In the hugetlb patch discussion, what happens when no other smaller hugetlb page sizes are present?

Extract:
----------

On Wed 21-09-16 14:35:34, Gerald Schaefer wrote:
dissolve_free_huge_pages() will either run into the VM_BUG_ON() or a
list corruption and addressing exception when trying to set a memory
block offline that is part (but not the first part) of a hugetlb page
with a size > memory block size.
When no other smaller hugetlb page sizes are present, the VM_BUG_ON()
will trigger directly. In the other case we will run into an addressing
exception later, because dissolve_free_huge_page() will not work on the
head page of the compound hugetlb page which will result in a NULL
hstate from page_hstate().
To fix this, first remove the VM_BUG_ON() because it is wrong, and then
use the compound head page in dissolve_free_huge_page().
OK so dissolve_free_huge_page will work also on tail pages now which
makes some sense. I would appreciate also few words why do we want to
sacrifice something as precious as gigantic page rather than fail the
page block offline. Dave pointed out dim offline usecase for example.
Also change locking in dissolve_free_huge_page(), so that it only takes
the lock when actually removing a hugepage.
From a quick look it seems this has been broken since introduced by
c8721bbbdd36 ("mm: memory-hotplug: enable memory hotplug to handle
hugepage"). Do we want to have this backported to stable? In any way
Fixes: SHA1 would be really nice.

----------

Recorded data
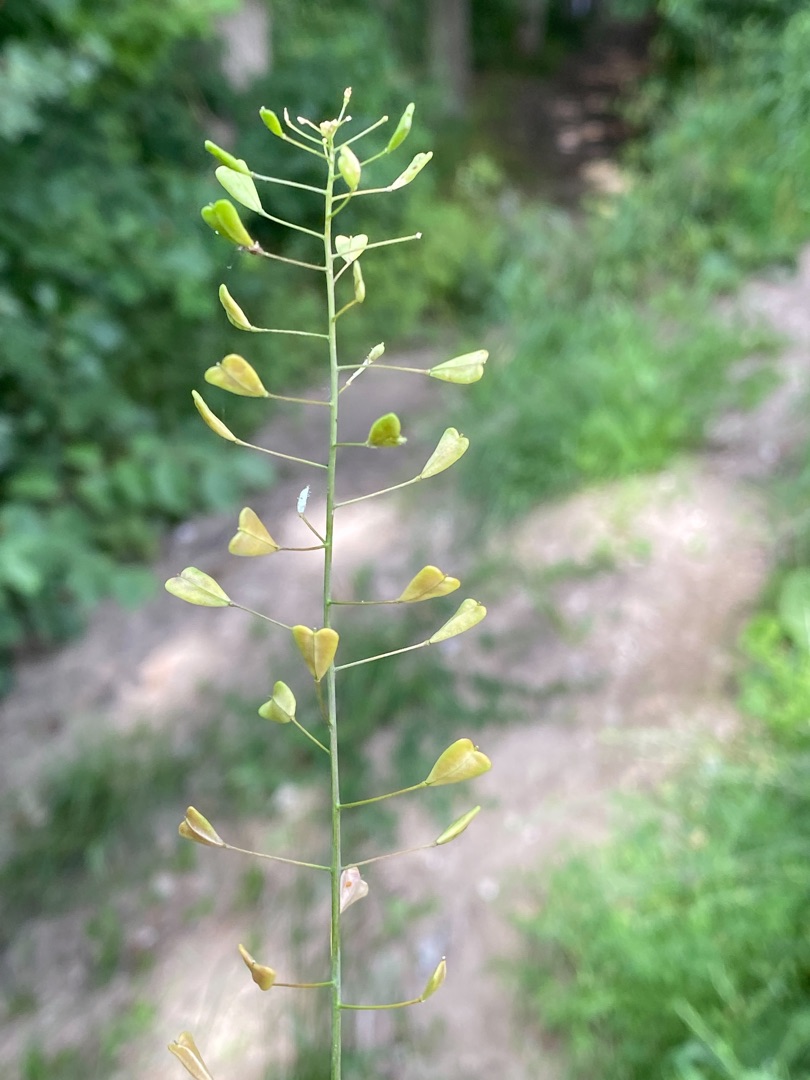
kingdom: Plantae
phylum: Tracheophyta
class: Magnoliopsida
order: Brassicales
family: Brassicaceae
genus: Capsella
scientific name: Capsella bursa-pastoris
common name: Hyrdetaske
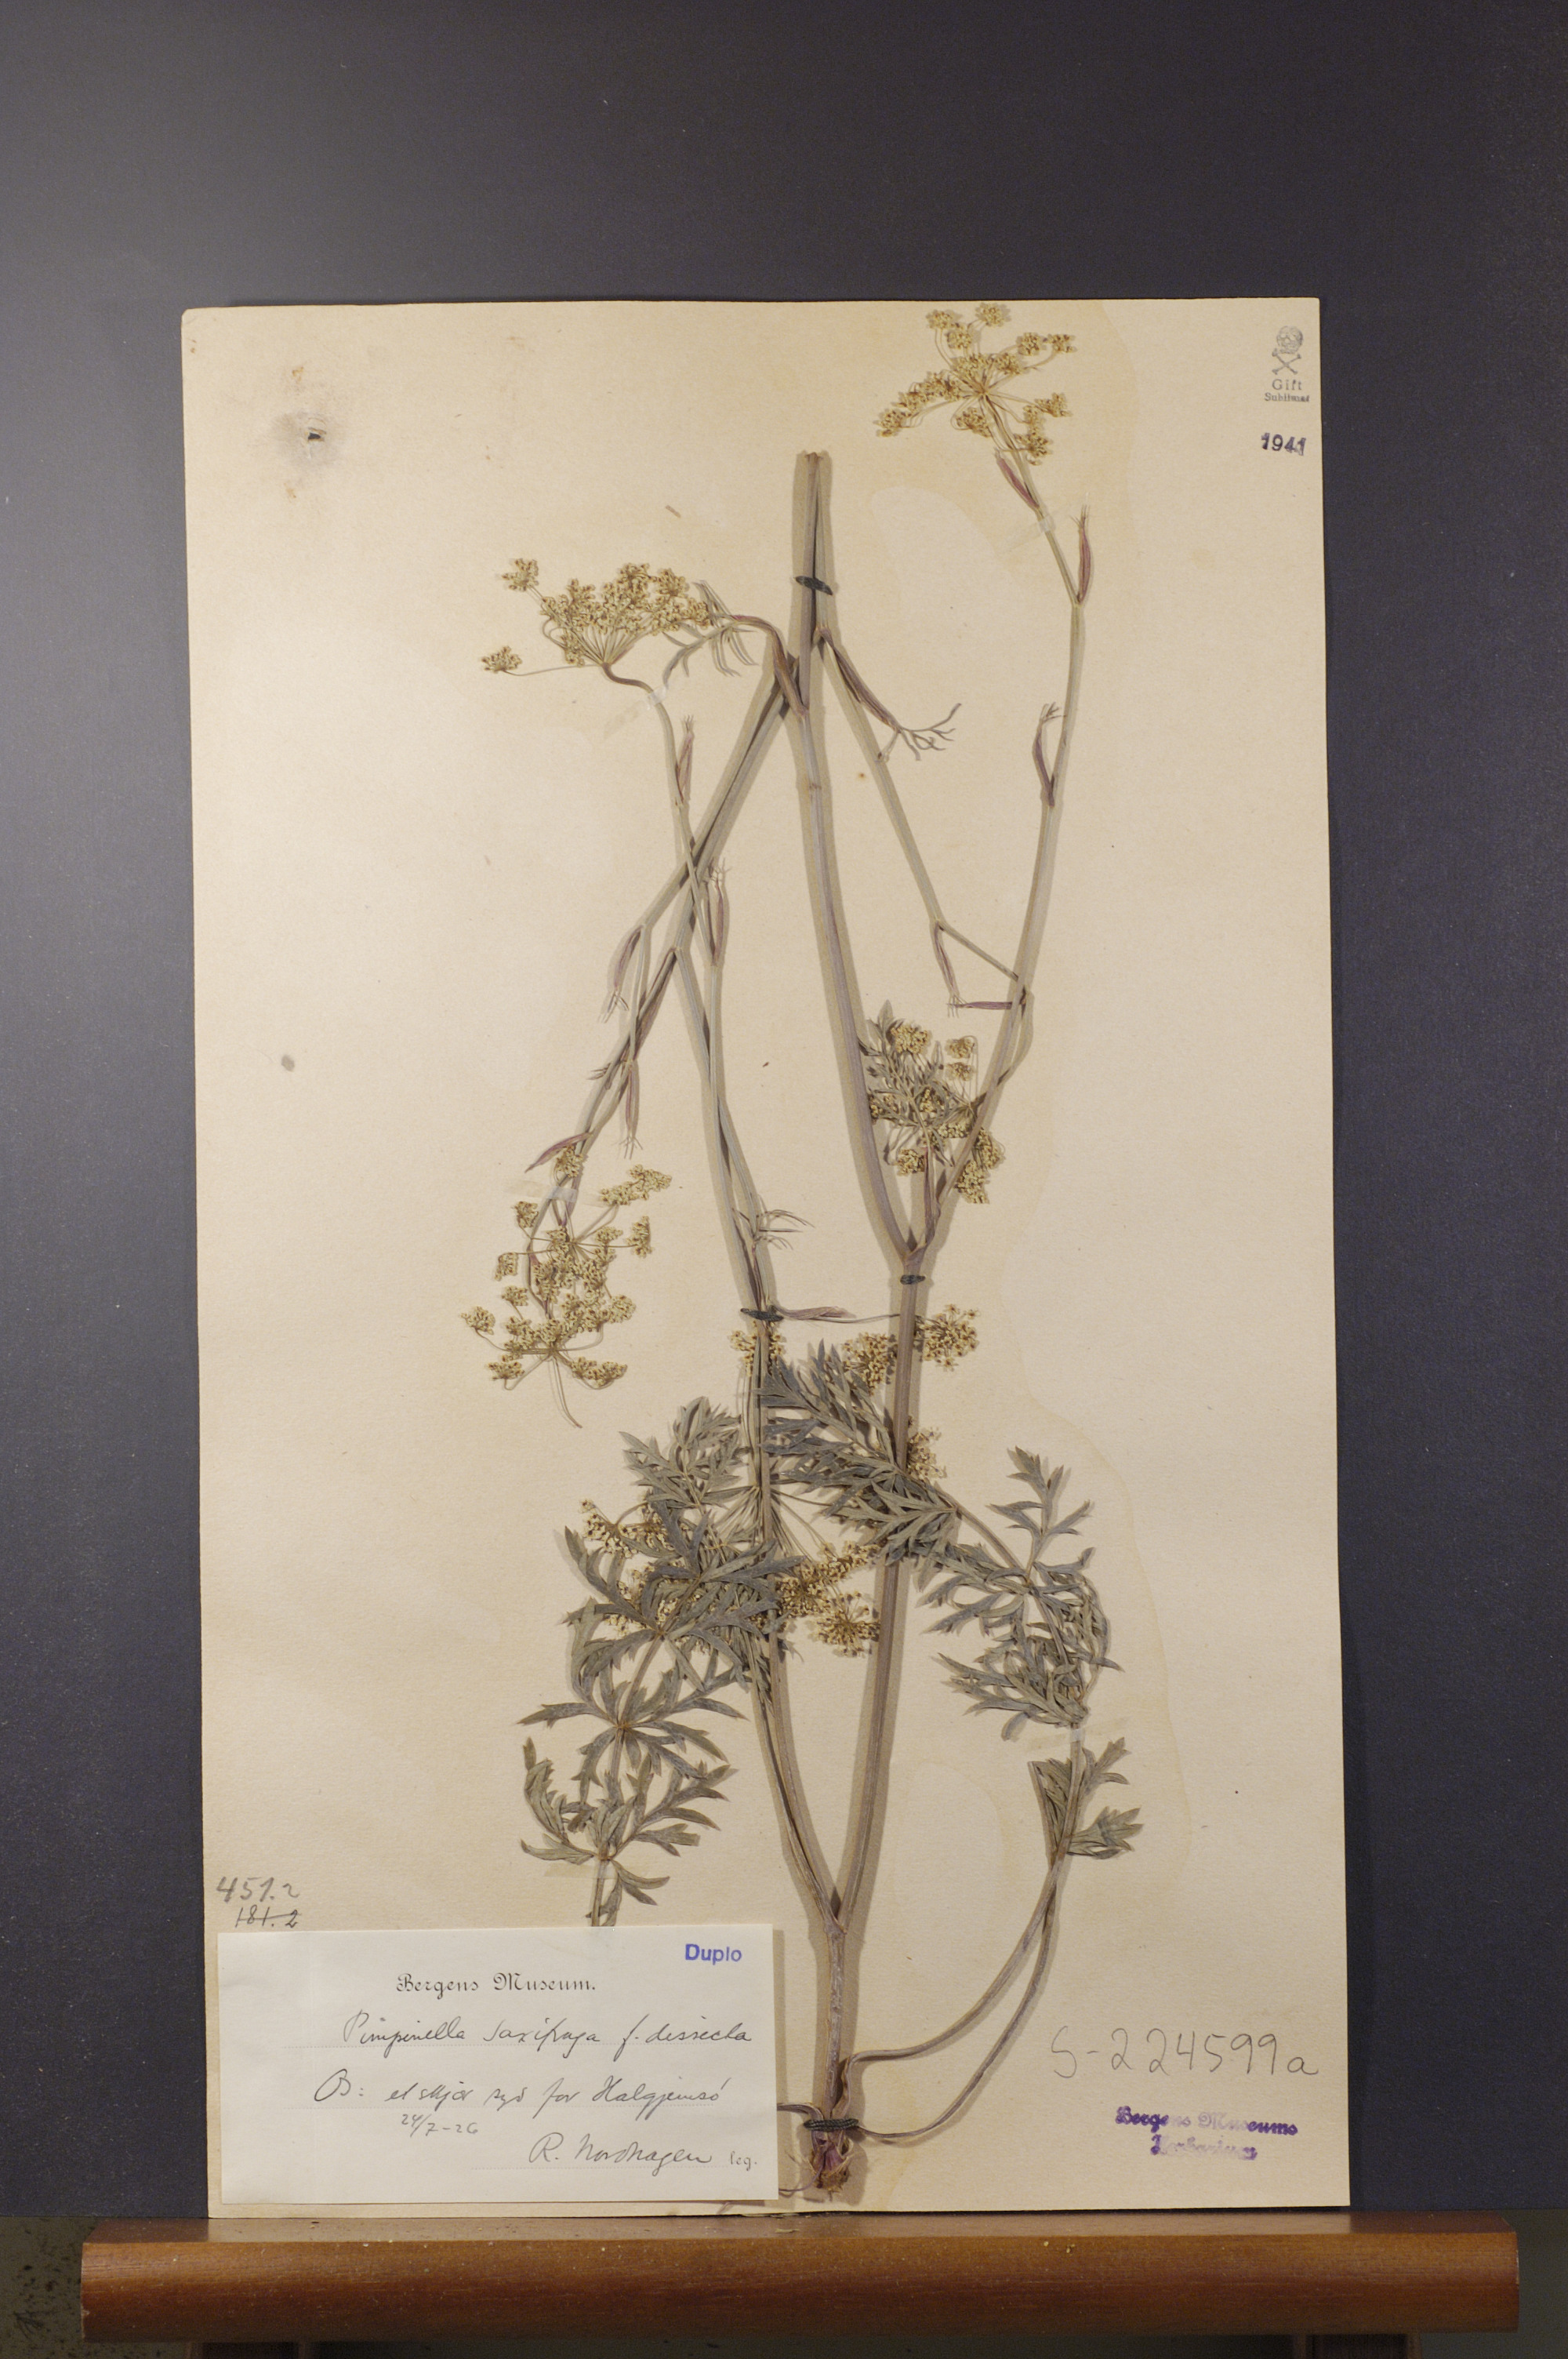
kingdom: Plantae
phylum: Tracheophyta
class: Magnoliopsida
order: Apiales
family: Apiaceae
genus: Pimpinella
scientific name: Pimpinella saxifraga
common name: Burnet-saxifrage
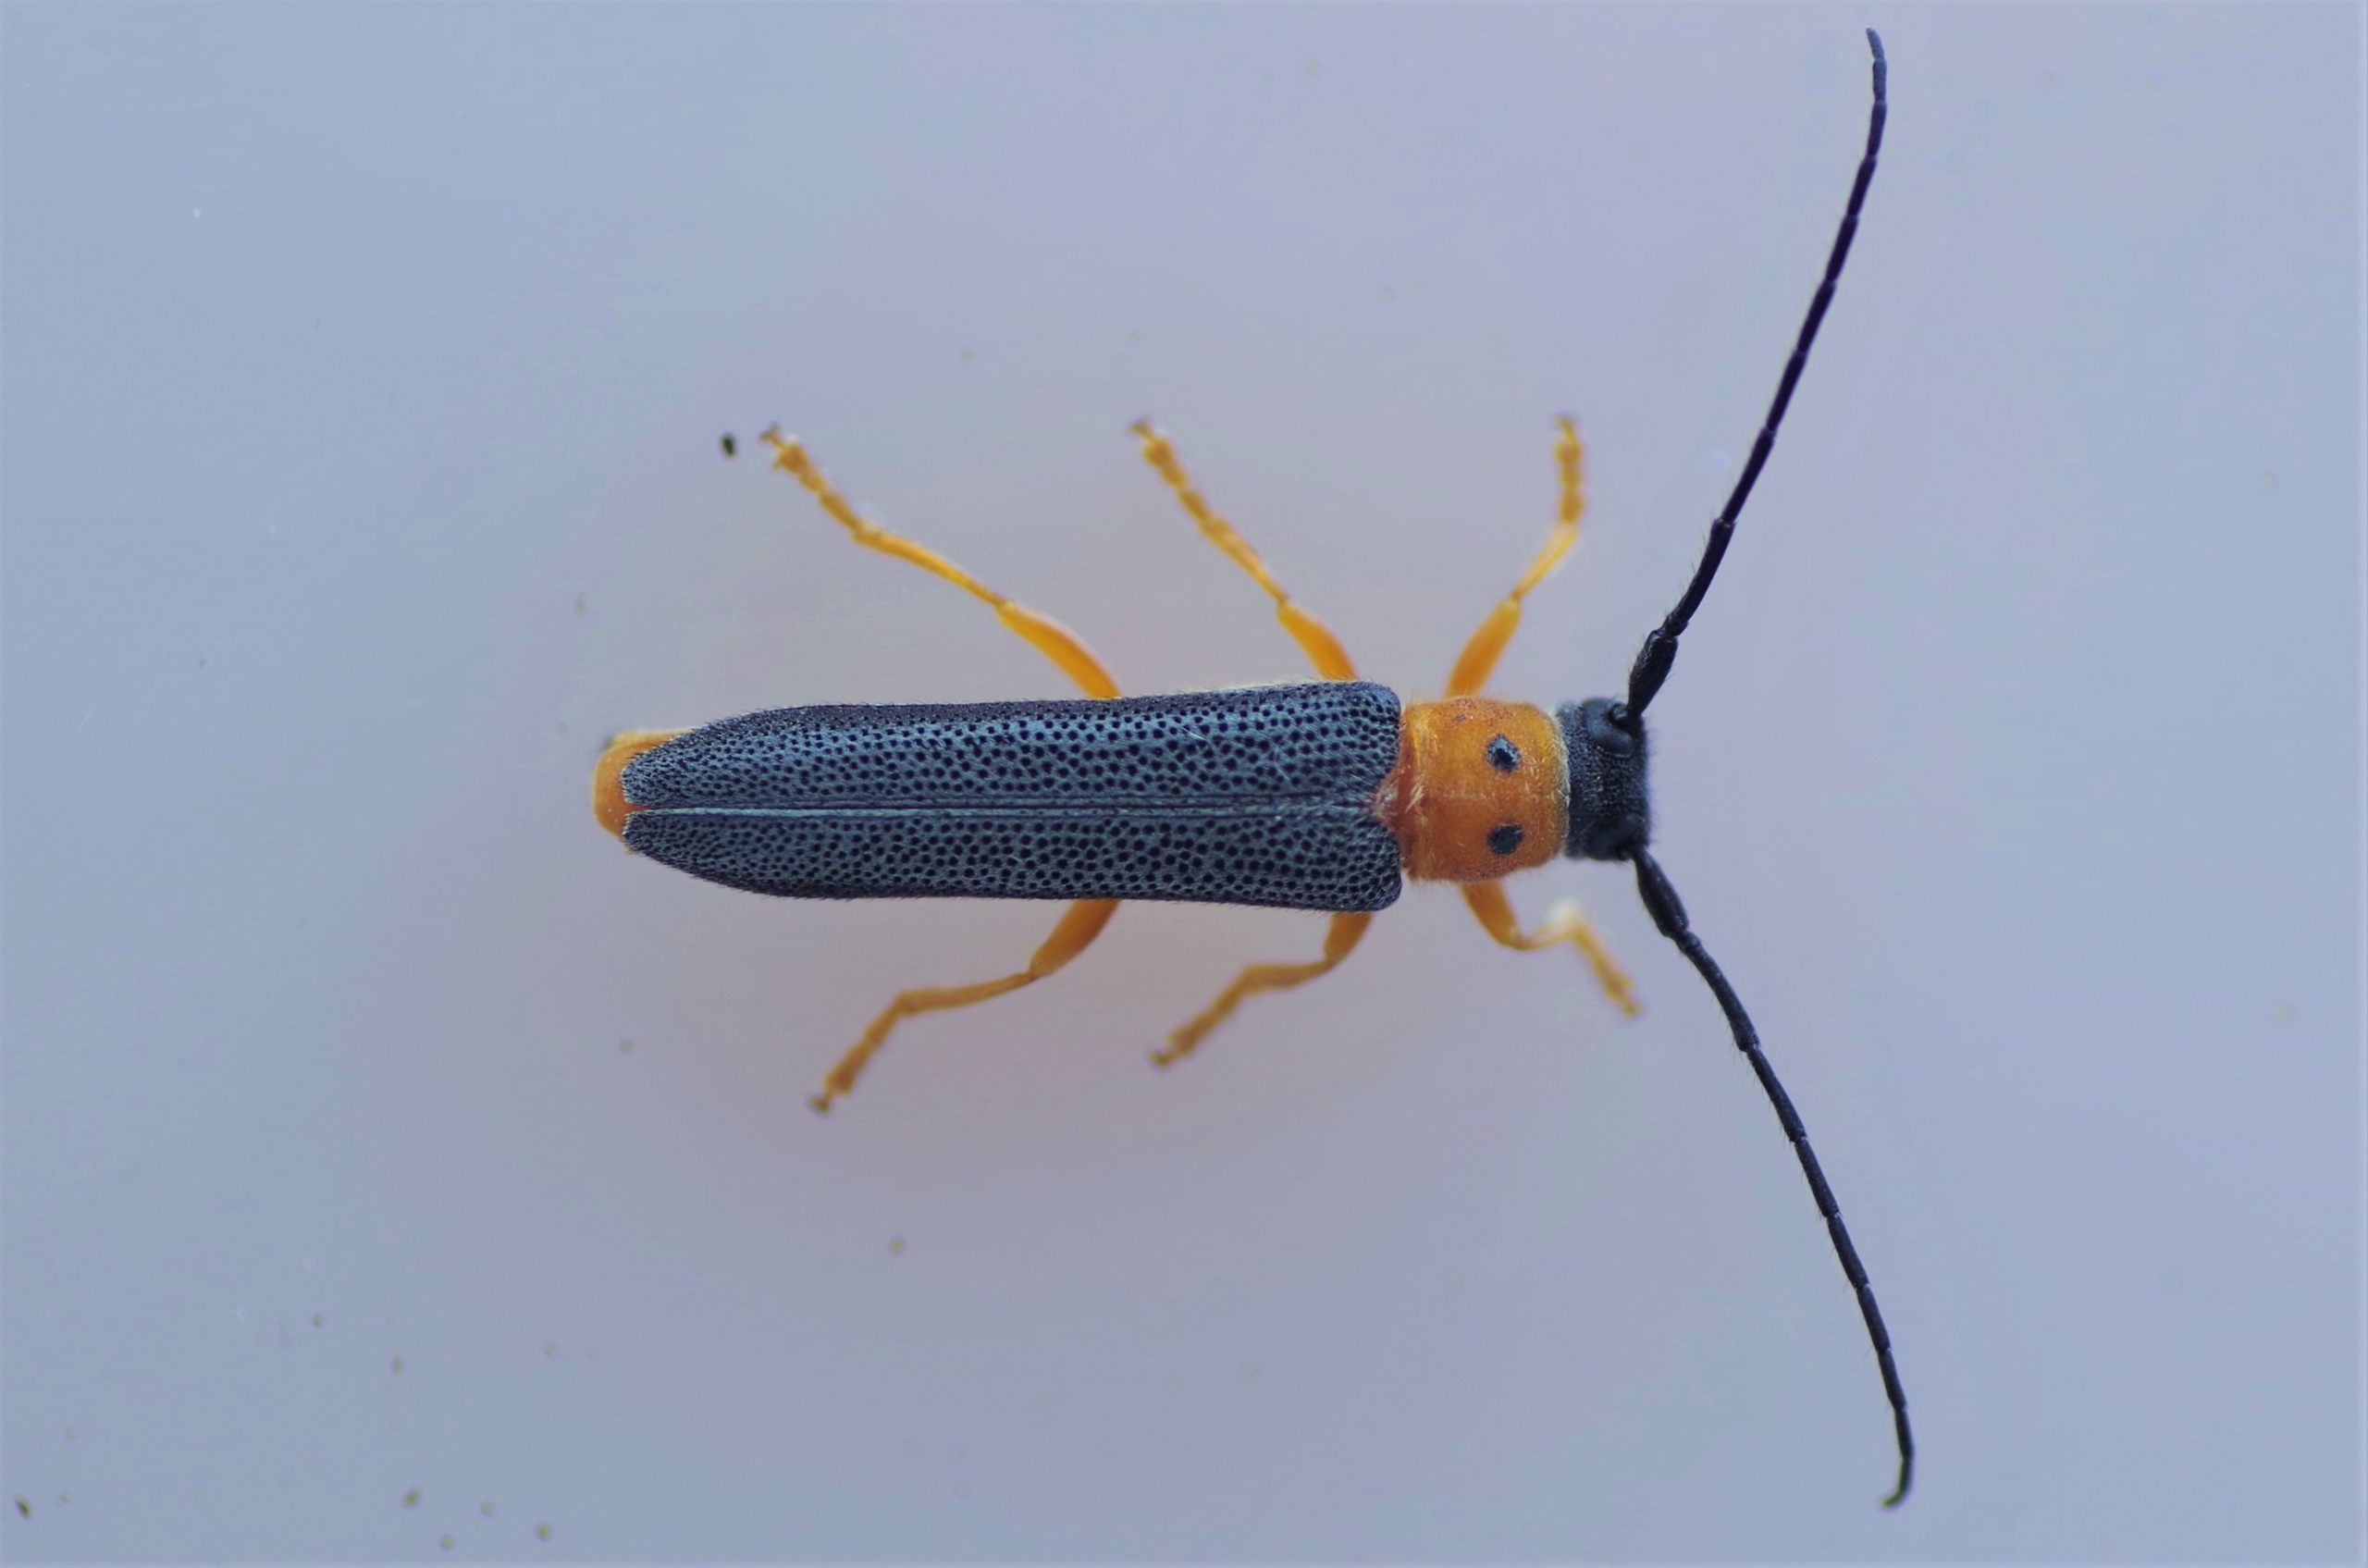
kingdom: Animalia
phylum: Arthropoda
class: Insecta
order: Coleoptera
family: Cerambycidae
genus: Oberea
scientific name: Oberea oculata
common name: Pilebuk
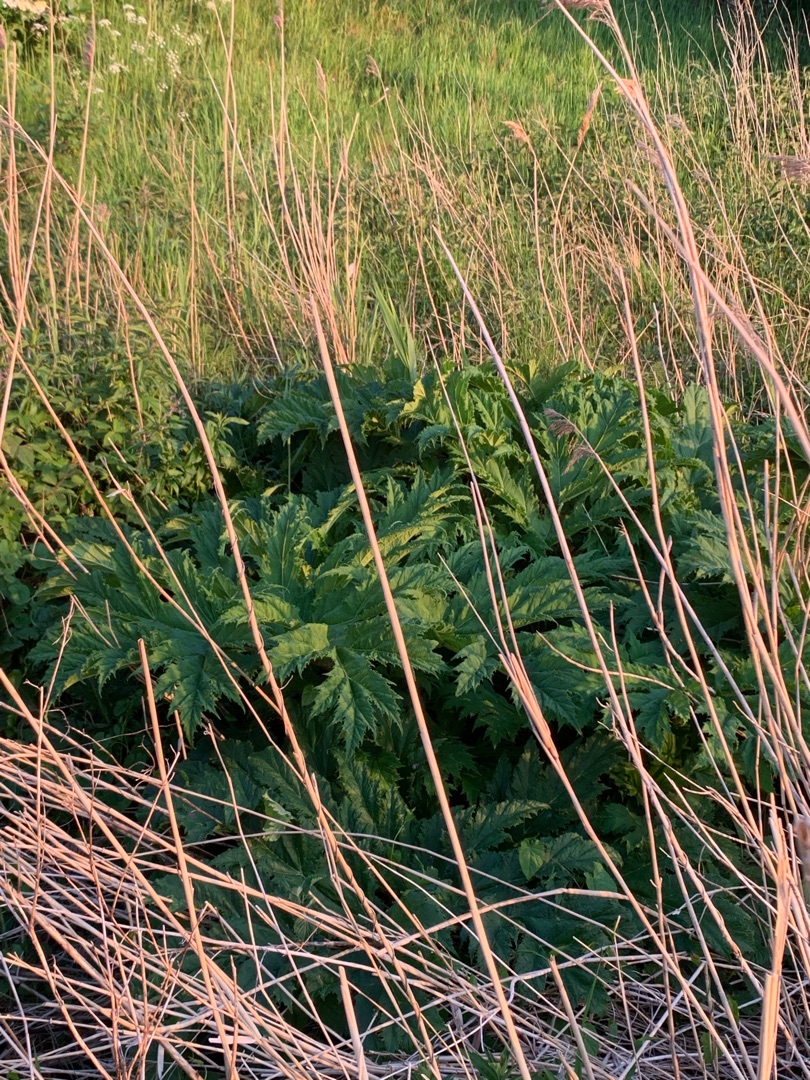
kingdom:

----------

Written response: The VM_BUG_ON() triggers directly.